◆ **Problem**:
Only the final stretch of lines is needed: output exactly the line containing "ring mcp: (877, 906)" and all lines following it in the listing below.

◆ **Supplied material**:
********************

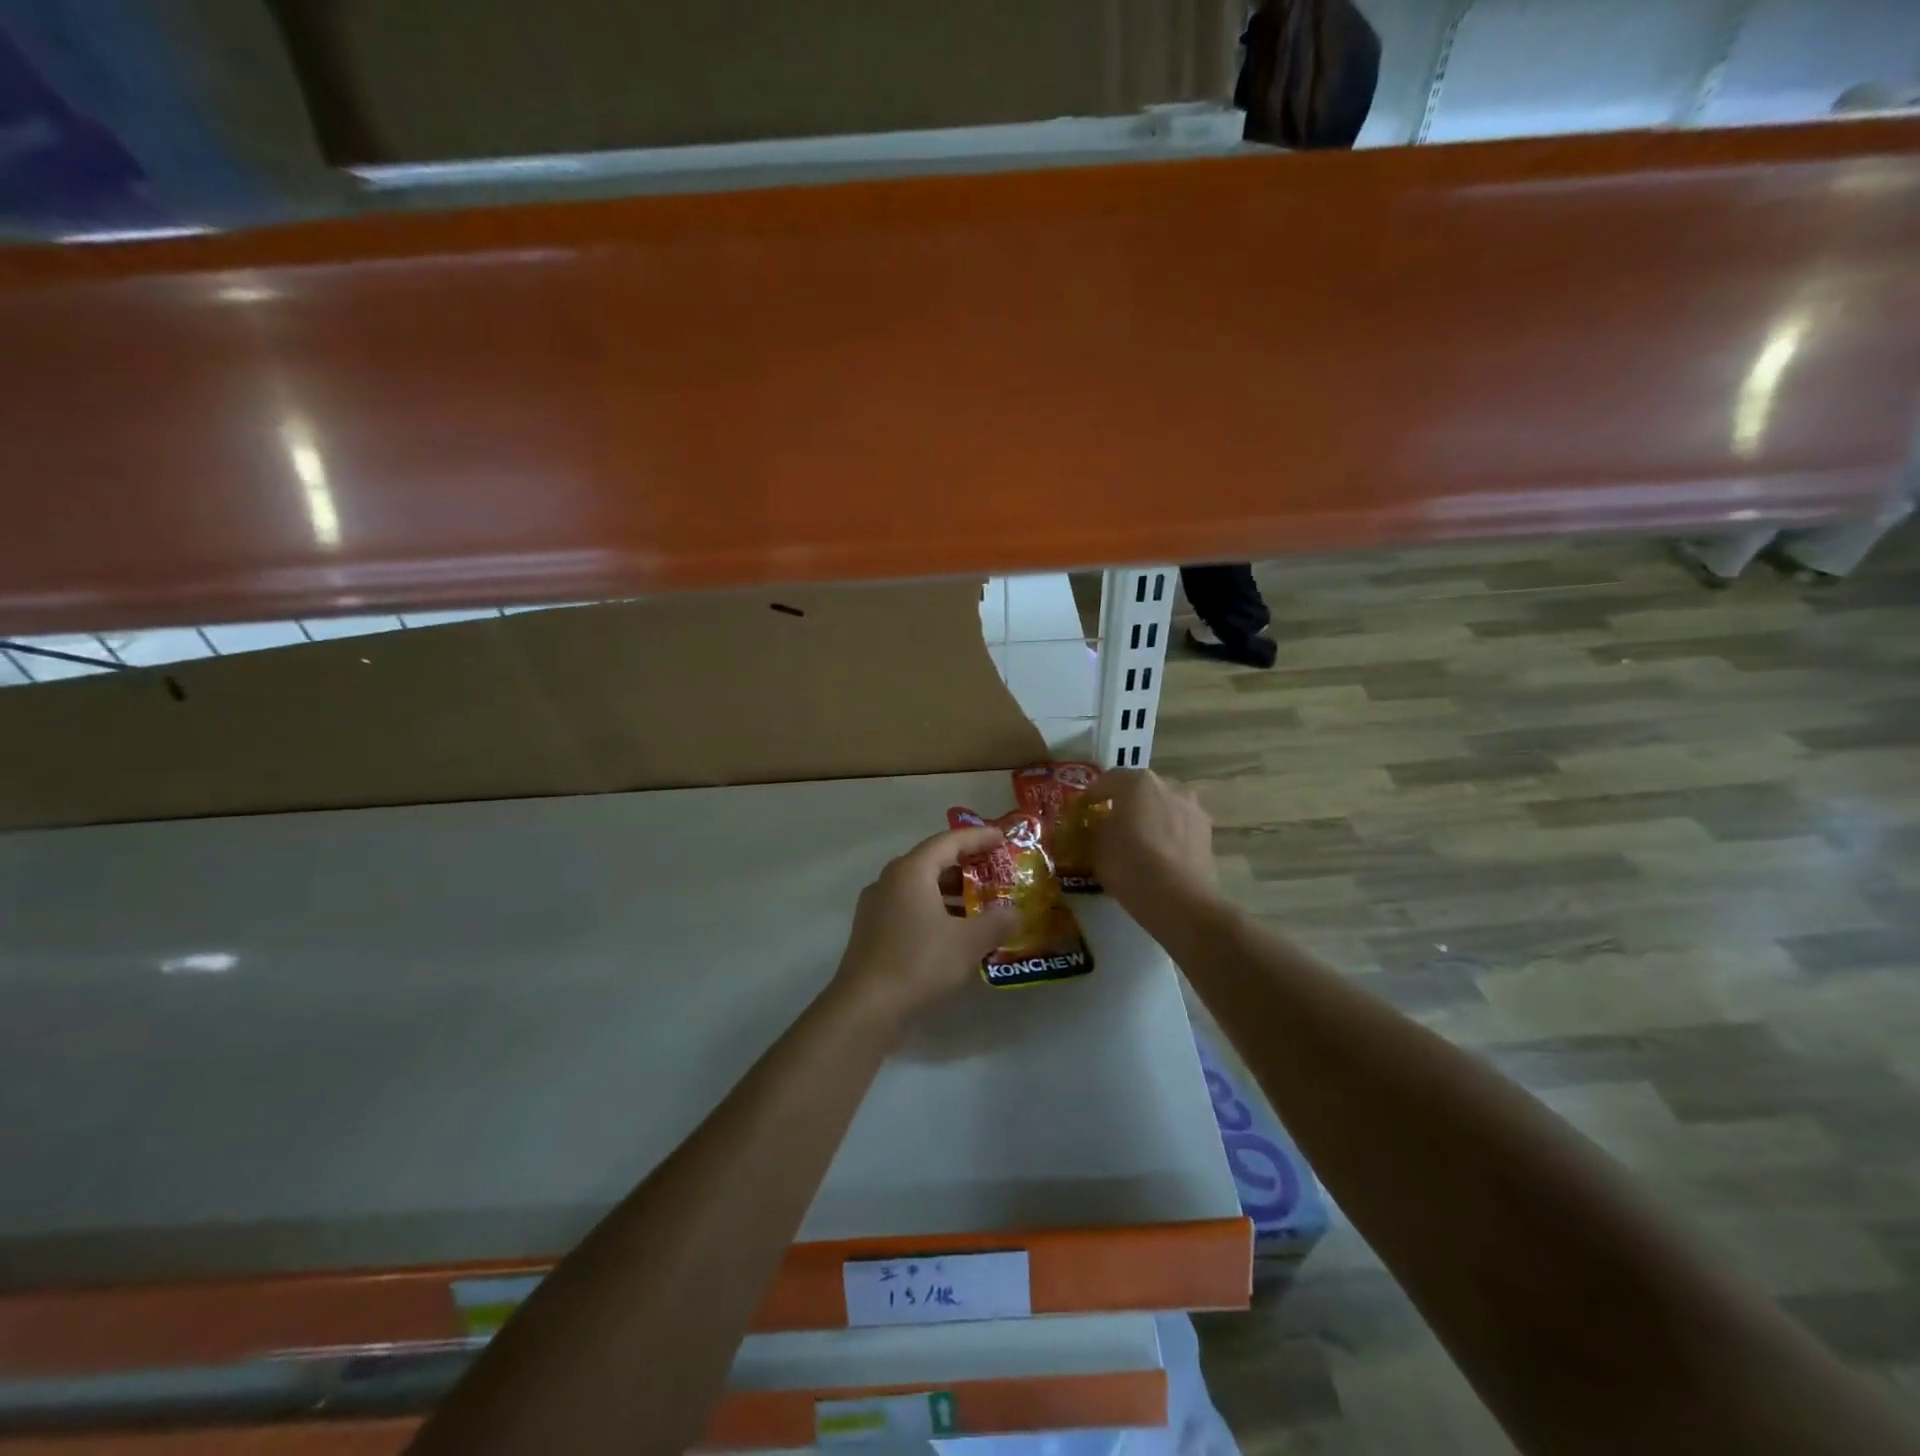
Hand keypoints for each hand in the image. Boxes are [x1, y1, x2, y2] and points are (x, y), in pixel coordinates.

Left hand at [833, 827, 1020, 1018]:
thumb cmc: (918, 962)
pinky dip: (935, 911)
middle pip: (932, 862)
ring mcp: (877, 906)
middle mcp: (889, 880)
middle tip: (995, 872)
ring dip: (951, 893)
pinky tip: (954, 932)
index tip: (1001, 838)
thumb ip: (997, 923)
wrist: (865, 1007)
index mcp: (910, 871)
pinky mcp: (872, 931)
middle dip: (965, 866)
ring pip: (920, 888)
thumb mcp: (968, 942)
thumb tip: (1016, 913)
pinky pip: (910, 908)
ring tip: (981, 904)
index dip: (977, 838)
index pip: (948, 841)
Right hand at [1085, 769, 1217, 915]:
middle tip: (1113, 824)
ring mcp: (1192, 808)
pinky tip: (1160, 855)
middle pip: (1140, 790)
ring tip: (1140, 841)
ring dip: (1151, 818)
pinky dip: (1168, 835)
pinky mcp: (1207, 833)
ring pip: (1164, 807)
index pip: (1108, 780)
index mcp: (1137, 782)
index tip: (1084, 809)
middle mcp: (1168, 786)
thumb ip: (1098, 827)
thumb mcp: (1097, 845)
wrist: (1177, 899)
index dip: (1093, 794)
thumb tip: (1102, 824)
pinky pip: (1179, 828)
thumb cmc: (1128, 864)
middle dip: (1126, 804)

********************

◆ **Exercise answer**:
ring mcp: (877, 906)
middle mcp: (889, 880)
middle tip: (995, 872)
ring dip: (951, 893)
pinky tip: (954, 932)
index tip: (1001, 838)
thumb ip: (997, 923)
wrist: (865, 1007)
index mcp: (910, 871)
pinky mcp: (872, 931)
middle dip: (965, 866)
ring pip: (920, 888)
thumb mcp: (968, 942)
thumb tip: (1016, 913)
pinky pip: (910, 908)
ring tip: (981, 904)
index dip: (977, 838)
index pip: (948, 841)
Right hand at [1085, 769, 1217, 915]:
middle tip: (1113, 824)
ring mcp: (1192, 808)
pinky tip: (1160, 855)
middle pip: (1140, 790)
ring tip: (1140, 841)
ring dip: (1151, 818)
pinky dip: (1168, 835)
pinky mcp: (1207, 833)
ring pip: (1164, 807)
index pip: (1108, 780)
index mcp: (1137, 782)
index tip: (1084, 809)
middle mcp: (1168, 786)
thumb ip: (1098, 827)
thumb mcp: (1097, 845)
wrist: (1177, 899)
index dip: (1093, 794)
thumb tip: (1102, 824)
pinky pip: (1179, 828)
thumb cmc: (1128, 864)
middle dip: (1126, 804)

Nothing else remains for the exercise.